What made you want to accept your role in The Old Country?

It’s a play that I saw and liked very much in 1977, and I remember well. It struck me that it had a very, very particular kind of feel about it, and quite unlike Alan’s other plays about specific, real people who were spies, this is about an imaginary man. It’s an analysis of his own feelings about whether he could go back home and what he’d like to find back there, and whether in fact he should be trying to find reasons to go back or reasons not to go back. What’s it like following in the footsteps of Alec Guinness (who played the role in 1977)? Well, you’ve always got to be following in the footsteps of somebody, haven’t you? But we’re very different sorts of actors. I don’t feel I’m trespassing on his property.

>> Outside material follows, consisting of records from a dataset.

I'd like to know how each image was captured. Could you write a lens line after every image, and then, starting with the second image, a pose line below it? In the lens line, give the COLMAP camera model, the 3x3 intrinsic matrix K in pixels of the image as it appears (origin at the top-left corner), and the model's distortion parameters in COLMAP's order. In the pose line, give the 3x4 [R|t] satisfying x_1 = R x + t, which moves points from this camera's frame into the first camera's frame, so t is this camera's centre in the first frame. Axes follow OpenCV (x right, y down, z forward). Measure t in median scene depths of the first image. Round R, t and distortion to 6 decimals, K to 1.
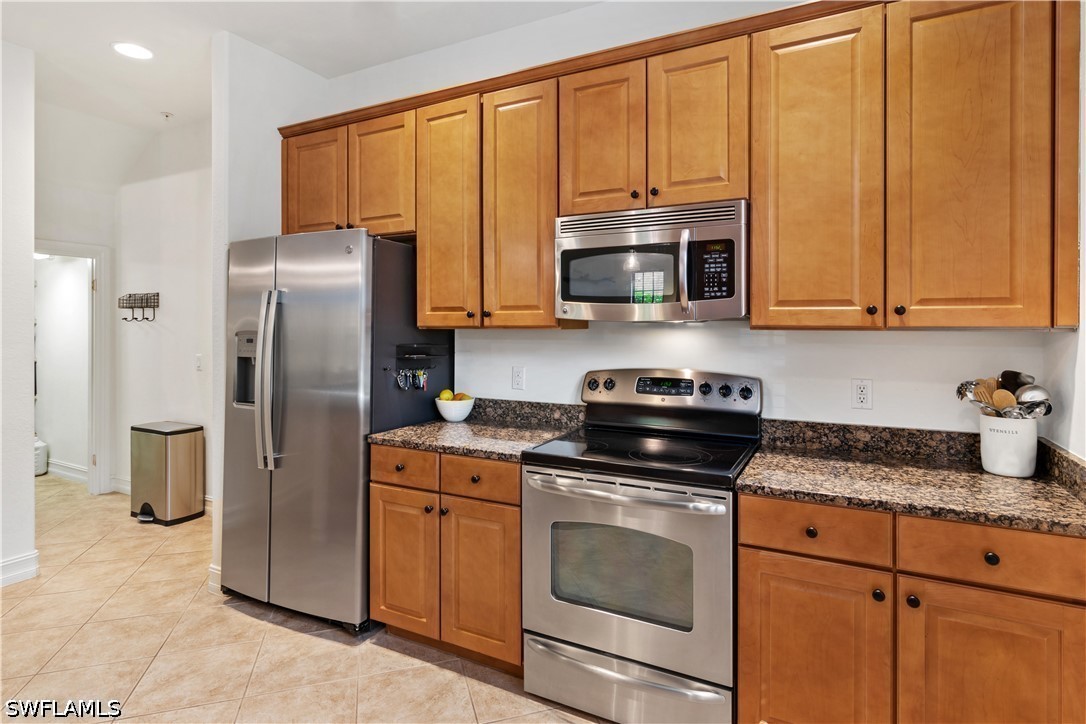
lens RADIAL K [[559.9, 0, 544.9], [0, 559.9, 327.8], [0, 0, 1]] dist [-0.004474, -0.000137]
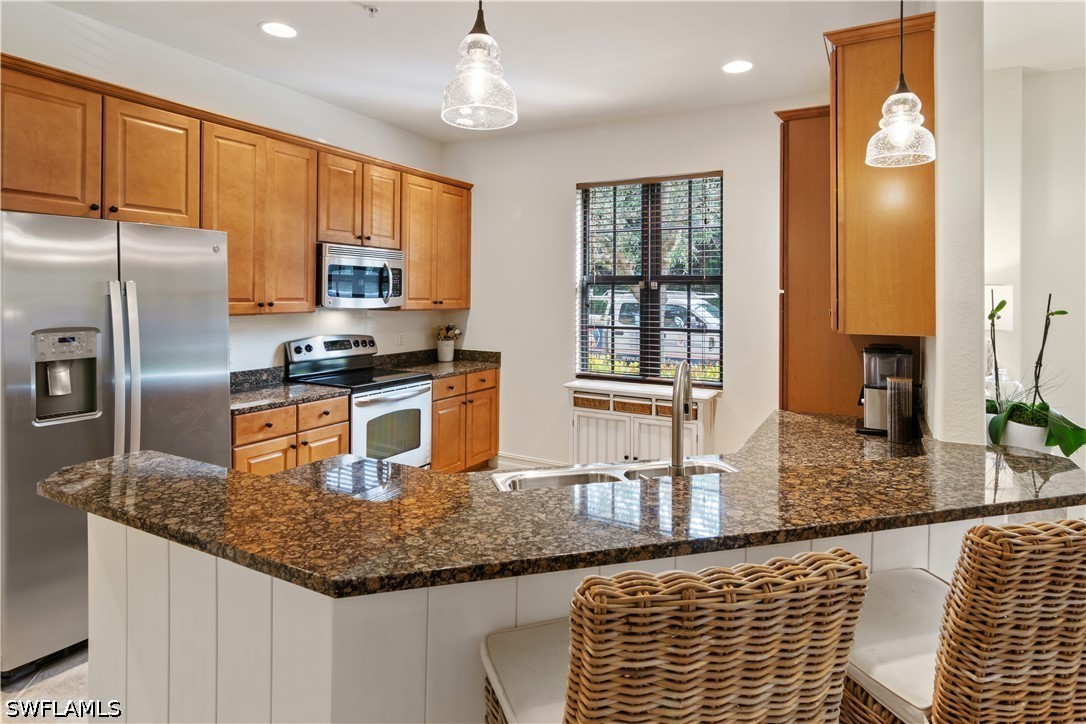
lens RADIAL K [[601.2, 0, 539.9], [0, 601.2, 295.4], [0, 0, 1]] dist [0.006709, 0.001588]
pose [[0.046589, -0.002052, 0.998912, -1.681972], [-0.003635, 0.999991, 0.002224, -0.056510], [-0.998908, -0.003734, 0.046581, 0.320819]]
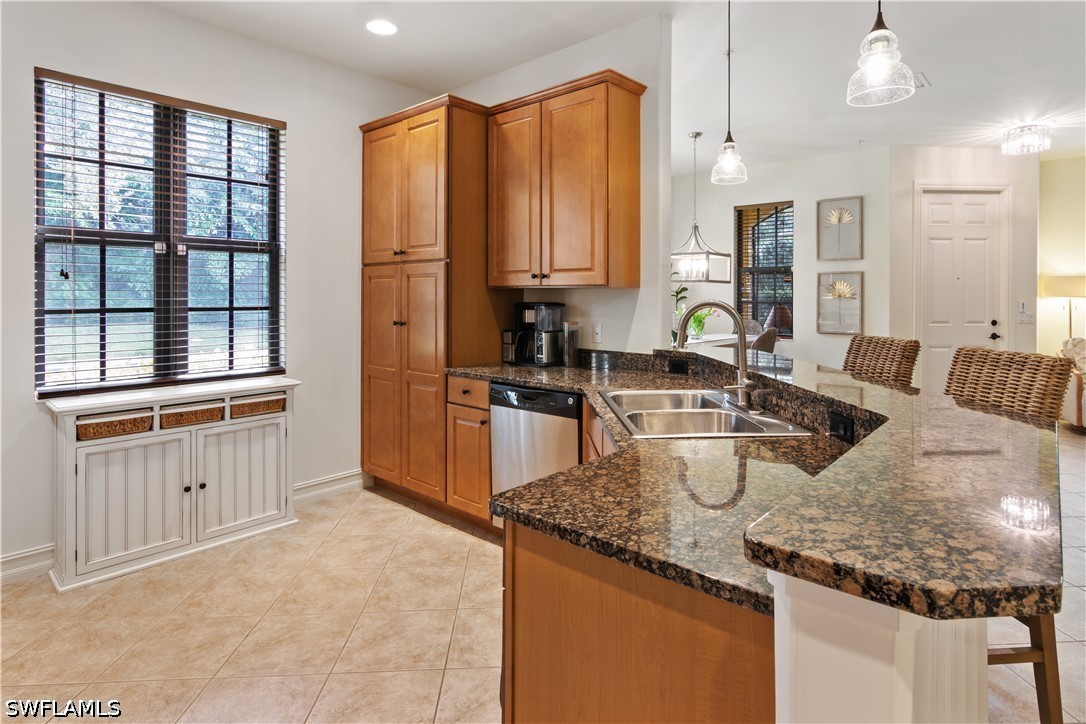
lens RADIAL K [[559.9, 0, 535.7], [0, 559.9, 299.9], [0, 0, 1]] dist [-0.004474, -0.000137]
pose [[-0.964624, -0.009248, 0.263468, -0.849914], [-0.006601, 0.999918, 0.010931, 0.016122], [-0.263548, 0.008805, -0.964606, 1.131276]]
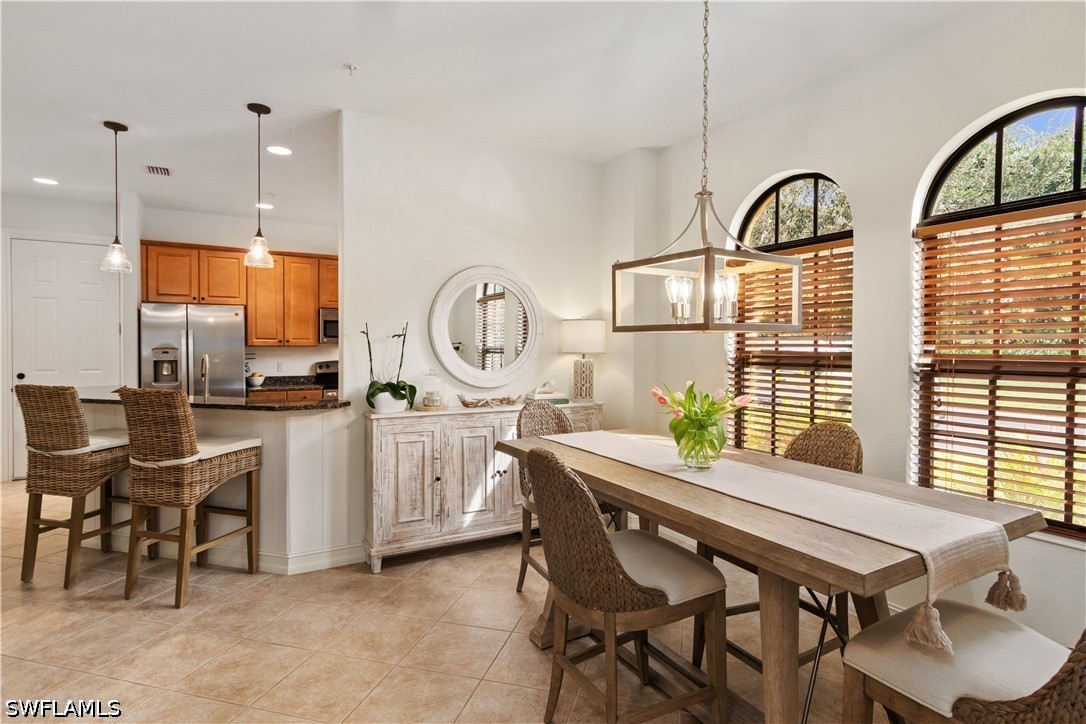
lens RADIAL K [[559.9, 0, 547.4], [0, 559.9, 359.5], [0, 0, 1]] dist [-0.004474, -0.000137]
pose [[0.555074, -0.021540, 0.831522, -1.792401], [-0.001403, 0.999639, 0.026832, -0.011675], [-0.831800, -0.016060, 0.554843, -1.642590]]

You’ve worked regularly with English Touring Theatre. How important is touring to you?
I think that by nature I’m a touring person. Quite possibly that’s something I inherited from my mother and father, who were touring actors for most of their lives. But I also think that’s really basically what you should be doing as actors: reaching that whole audience all around the UK who are critical and enthusiastic. So many actors think that people ought to come see us; but I think we have to go and see them, at least some of the time. Every audience is different, and the physical nature of different theatres is a challenge, but I think the rewards more than match the challenges. I love the fact that when you’re playing to a regional audience you can so often meet them, off duty as it were. You might see them at the bus stop or in the pub or the gift shop, which you don’t if you’re playing in the metropolis. It becomes more of a two-way exercise. But also regional audiences on the whole do not see quite so enormous a depth of product. Metropolitan audiences will come out saying “that was lovely, but do you remember that production at the RSC?”, whereas in a regional theatre, if you know what you’re doing, they’ll say “what a wonderful evening in the theatre” or “what a wonderful play that was”. I don’t want them to come out saying “isn’t Timothy West amazing” – I don’t give a damn about that. I want them to come out having really enjoyed the play and thinking, “gosh, the theatre is a wonderful thing and maybe we’ll go again next week”. It’s absolutely essential that a company like ETT doesn’t get locked into the classics only. You do need revivals of modern plays, too, and this is one of the ones that has been rather neglected. The two things feed each other.

What discoveries have you made about the play in rehearsals?
We make discoveries all the time. It’s an extraordinarily profound play. Alan’s writing is absolutely fascinating, it touches very lightly on themes which you have to bear in mind because they’re going to be treated a little more exhaustively later. It’s full of pre-echoes of things that are really only going to work if you remember that something was said about it earlier. My favourite line from the play is “I remain, of course, firmly in two minds”.

What are your plans for the future?
There’s nothing firm yet. I want to do a play with Sam in Sheffield in the autumn that will probably feature the two of us. I’ve directed him, but he’s not directed me yet!

Timothy West was speaking to Mark Shenton.


Following a regional tour, The Old Country opens at the West End’s Trafalgar Studios on 20 March 2006 (previews from 13 March) and continues for a limited season to 16 May 2006.